What needs to be done: Please set down exactly the lines of the listing below from the line containing "wrist: (547, 433)" through the line containing "thumb cmc: (464, 442)", both lines included, leaving out all other lines.

[Records for this exercise — start]

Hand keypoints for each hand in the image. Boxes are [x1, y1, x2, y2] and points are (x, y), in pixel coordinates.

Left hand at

[Records for this exercise — finish]
[Records for this exercise — start]

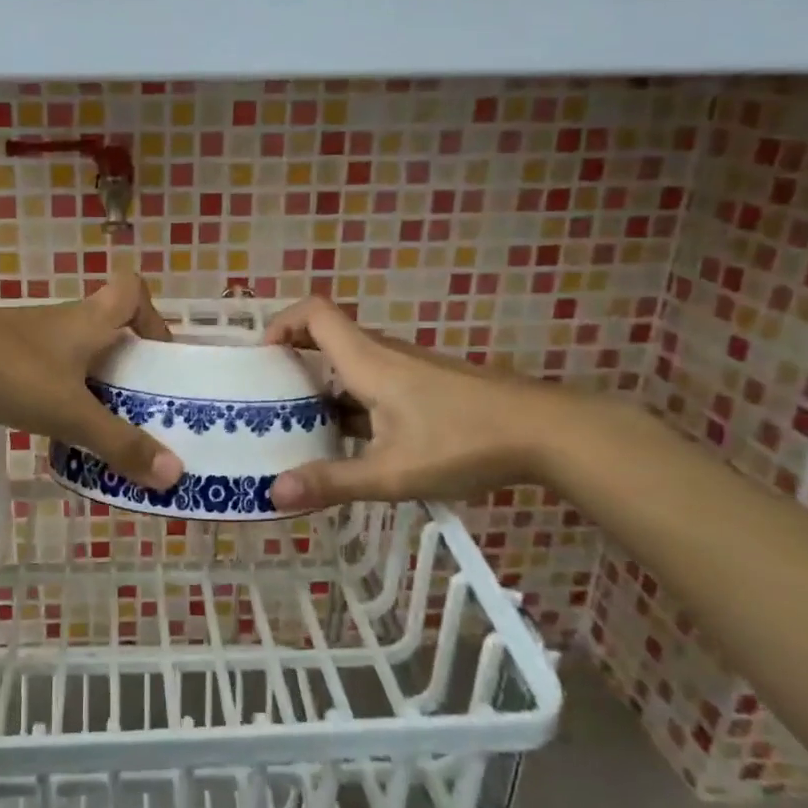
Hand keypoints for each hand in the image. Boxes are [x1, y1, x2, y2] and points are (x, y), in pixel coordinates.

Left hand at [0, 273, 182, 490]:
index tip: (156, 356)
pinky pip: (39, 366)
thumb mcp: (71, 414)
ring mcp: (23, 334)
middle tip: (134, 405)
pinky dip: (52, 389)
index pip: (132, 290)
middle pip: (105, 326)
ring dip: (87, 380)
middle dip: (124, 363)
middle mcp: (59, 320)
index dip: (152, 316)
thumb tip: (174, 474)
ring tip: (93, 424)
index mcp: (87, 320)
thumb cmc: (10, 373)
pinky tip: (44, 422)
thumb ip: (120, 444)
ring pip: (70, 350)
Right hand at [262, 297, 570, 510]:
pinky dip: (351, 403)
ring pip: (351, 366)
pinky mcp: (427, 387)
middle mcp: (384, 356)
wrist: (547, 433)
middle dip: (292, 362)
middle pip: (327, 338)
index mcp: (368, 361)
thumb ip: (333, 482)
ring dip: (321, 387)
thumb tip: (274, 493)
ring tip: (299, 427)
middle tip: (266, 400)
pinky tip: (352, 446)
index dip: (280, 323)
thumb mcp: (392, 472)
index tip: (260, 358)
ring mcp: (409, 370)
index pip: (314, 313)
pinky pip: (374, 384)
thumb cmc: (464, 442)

[Records for this exercise — finish]

Result:
wrist: (547, 433)
middle dip: (292, 362)
middle pip: (327, 338)
index mcp: (368, 361)
thumb ip: (333, 482)
ring dip: (321, 387)
thumb tip: (274, 493)
ring tip: (299, 427)
middle tip: (266, 400)
pinky tip: (352, 446)
index dip: (280, 323)
thumb mcp: (392, 472)
index tip: (260, 358)
ring mcp: (409, 370)
index pip: (314, 313)
pinky pip: (374, 384)
thumb cmc: (464, 442)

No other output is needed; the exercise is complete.